* [Task statement]
When you reach the records below, output each one exactly.

* [Stored items]
◆ ◆ ◆ ◆ ◆ ◆ ◆

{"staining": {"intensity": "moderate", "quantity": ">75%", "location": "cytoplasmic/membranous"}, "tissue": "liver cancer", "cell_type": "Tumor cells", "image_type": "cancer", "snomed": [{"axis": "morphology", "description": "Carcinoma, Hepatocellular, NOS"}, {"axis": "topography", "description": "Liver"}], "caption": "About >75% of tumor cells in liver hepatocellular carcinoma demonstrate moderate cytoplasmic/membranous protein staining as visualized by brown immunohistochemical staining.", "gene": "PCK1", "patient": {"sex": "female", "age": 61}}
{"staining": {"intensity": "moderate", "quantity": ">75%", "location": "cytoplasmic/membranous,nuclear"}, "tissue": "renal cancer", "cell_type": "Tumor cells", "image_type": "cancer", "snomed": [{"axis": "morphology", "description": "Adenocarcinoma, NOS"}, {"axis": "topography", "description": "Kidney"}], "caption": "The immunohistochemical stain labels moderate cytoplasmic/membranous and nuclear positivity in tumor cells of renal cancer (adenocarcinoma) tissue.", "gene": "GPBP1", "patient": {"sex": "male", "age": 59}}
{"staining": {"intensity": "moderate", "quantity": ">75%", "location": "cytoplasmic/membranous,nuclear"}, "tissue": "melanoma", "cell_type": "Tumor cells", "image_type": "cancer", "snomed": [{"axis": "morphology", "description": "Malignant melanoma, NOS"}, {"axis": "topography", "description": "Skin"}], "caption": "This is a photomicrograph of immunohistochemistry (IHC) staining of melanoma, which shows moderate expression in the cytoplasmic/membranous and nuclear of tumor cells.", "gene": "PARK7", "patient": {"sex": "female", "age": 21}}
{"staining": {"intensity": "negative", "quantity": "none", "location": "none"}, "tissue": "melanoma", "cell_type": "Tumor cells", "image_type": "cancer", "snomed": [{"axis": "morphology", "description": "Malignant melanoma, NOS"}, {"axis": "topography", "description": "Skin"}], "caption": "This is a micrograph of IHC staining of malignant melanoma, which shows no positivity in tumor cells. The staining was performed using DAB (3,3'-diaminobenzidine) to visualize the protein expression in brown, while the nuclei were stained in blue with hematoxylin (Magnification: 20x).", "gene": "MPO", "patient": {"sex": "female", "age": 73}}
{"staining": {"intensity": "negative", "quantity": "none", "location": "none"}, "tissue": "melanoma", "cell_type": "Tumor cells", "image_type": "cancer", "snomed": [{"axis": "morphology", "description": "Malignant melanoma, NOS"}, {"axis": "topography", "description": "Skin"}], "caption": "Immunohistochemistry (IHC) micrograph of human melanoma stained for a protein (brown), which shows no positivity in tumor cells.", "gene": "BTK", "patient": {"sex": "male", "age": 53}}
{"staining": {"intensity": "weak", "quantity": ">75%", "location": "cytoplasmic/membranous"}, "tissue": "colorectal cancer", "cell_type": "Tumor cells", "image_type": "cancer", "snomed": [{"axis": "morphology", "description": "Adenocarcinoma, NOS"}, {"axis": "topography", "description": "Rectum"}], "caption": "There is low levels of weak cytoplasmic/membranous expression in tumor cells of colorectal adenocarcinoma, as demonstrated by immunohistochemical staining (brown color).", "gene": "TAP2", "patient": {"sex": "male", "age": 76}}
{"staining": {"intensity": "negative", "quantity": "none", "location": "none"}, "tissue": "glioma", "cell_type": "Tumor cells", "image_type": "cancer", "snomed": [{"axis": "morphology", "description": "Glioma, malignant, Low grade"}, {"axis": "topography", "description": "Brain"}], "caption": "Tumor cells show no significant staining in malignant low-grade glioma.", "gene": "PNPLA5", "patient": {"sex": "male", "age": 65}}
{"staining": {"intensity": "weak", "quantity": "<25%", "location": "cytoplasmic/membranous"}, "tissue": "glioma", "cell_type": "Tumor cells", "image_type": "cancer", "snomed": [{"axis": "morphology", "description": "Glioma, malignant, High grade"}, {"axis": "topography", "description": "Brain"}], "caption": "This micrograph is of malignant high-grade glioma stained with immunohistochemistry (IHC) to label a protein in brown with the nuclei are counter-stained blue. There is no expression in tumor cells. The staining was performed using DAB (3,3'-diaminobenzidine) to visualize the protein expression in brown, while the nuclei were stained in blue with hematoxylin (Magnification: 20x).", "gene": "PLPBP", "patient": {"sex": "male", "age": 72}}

◆ ◆ ◆ ◆ ◆ ◆ ◆

* [Answer to the exercise]
{"staining": {"intensity": "moderate", "quantity": ">75%", "location": "cytoplasmic/membranous"}, "tissue": "liver cancer", "cell_type": "Tumor cells", "image_type": "cancer", "snomed": [{"axis": "morphology", "description": "Carcinoma, Hepatocellular, NOS"}, {"axis": "topography", "description": "Liver"}], "caption": "About >75% of tumor cells in liver hepatocellular carcinoma demonstrate moderate cytoplasmic/membranous protein staining as visualized by brown immunohistochemical staining.", "gene": "PCK1", "patient": {"sex": "female", "age": 61}}
{"staining": {"intensity": "moderate", "quantity": ">75%", "location": "cytoplasmic/membranous,nuclear"}, "tissue": "renal cancer", "cell_type": "Tumor cells", "image_type": "cancer", "snomed": [{"axis": "morphology", "description": "Adenocarcinoma, NOS"}, {"axis": "topography", "description": "Kidney"}], "caption": "The immunohistochemical stain labels moderate cytoplasmic/membranous and nuclear positivity in tumor cells of renal cancer (adenocarcinoma) tissue.", "gene": "GPBP1", "patient": {"sex": "male", "age": 59}}
{"staining": {"intensity": "moderate", "quantity": ">75%", "location": "cytoplasmic/membranous,nuclear"}, "tissue": "melanoma", "cell_type": "Tumor cells", "image_type": "cancer", "snomed": [{"axis": "morphology", "description": "Malignant melanoma, NOS"}, {"axis": "topography", "description": "Skin"}], "caption": "This is a photomicrograph of immunohistochemistry (IHC) staining of melanoma, which shows moderate expression in the cytoplasmic/membranous and nuclear of tumor cells.", "gene": "PARK7", "patient": {"sex": "female", "age": 21}}
{"staining": {"intensity": "negative", "quantity": "none", "location": "none"}, "tissue": "melanoma", "cell_type": "Tumor cells", "image_type": "cancer", "snomed": [{"axis": "morphology", "description": "Malignant melanoma, NOS"}, {"axis": "topography", "description": "Skin"}], "caption": "This is a micrograph of IHC staining of malignant melanoma, which shows no positivity in tumor cells. The staining was performed using DAB (3,3'-diaminobenzidine) to visualize the protein expression in brown, while the nuclei were stained in blue with hematoxylin (Magnification: 20x).", "gene": "MPO", "patient": {"sex": "female", "age": 73}}
{"staining": {"intensity": "negative", "quantity": "none", "location": "none"}, "tissue": "melanoma", "cell_type": "Tumor cells", "image_type": "cancer", "snomed": [{"axis": "morphology", "description": "Malignant melanoma, NOS"}, {"axis": "topography", "description": "Skin"}], "caption": "Immunohistochemistry (IHC) micrograph of human melanoma stained for a protein (brown), which shows no positivity in tumor cells.", "gene": "BTK", "patient": {"sex": "male", "age": 53}}
{"staining": {"intensity": "weak", "quantity": ">75%", "location": "cytoplasmic/membranous"}, "tissue": "colorectal cancer", "cell_type": "Tumor cells", "image_type": "cancer", "snomed": [{"axis": "morphology", "description": "Adenocarcinoma, NOS"}, {"axis": "topography", "description": "Rectum"}], "caption": "There is low levels of weak cytoplasmic/membranous expression in tumor cells of colorectal adenocarcinoma, as demonstrated by immunohistochemical staining (brown color).", "gene": "TAP2", "patient": {"sex": "male", "age": 76}}
{"staining": {"intensity": "negative", "quantity": "none", "location": "none"}, "tissue": "glioma", "cell_type": "Tumor cells", "image_type": "cancer", "snomed": [{"axis": "morphology", "description": "Glioma, malignant, Low grade"}, {"axis": "topography", "description": "Brain"}], "caption": "Tumor cells show no significant staining in malignant low-grade glioma.", "gene": "PNPLA5", "patient": {"sex": "male", "age": 65}}
{"staining": {"intensity": "weak", "quantity": "<25%", "location": "cytoplasmic/membranous"}, "tissue": "glioma", "cell_type": "Tumor cells", "image_type": "cancer", "snomed": [{"axis": "morphology", "description": "Glioma, malignant, High grade"}, {"axis": "topography", "description": "Brain"}], "caption": "This micrograph is of malignant high-grade glioma stained with immunohistochemistry (IHC) to label a protein in brown with the nuclei are counter-stained blue. There is no expression in tumor cells. The staining was performed using DAB (3,3'-diaminobenzidine) to visualize the protein expression in brown, while the nuclei were stained in blue with hematoxylin (Magnification: 20x).", "gene": "PLPBP", "patient": {"sex": "male", "age": 72}}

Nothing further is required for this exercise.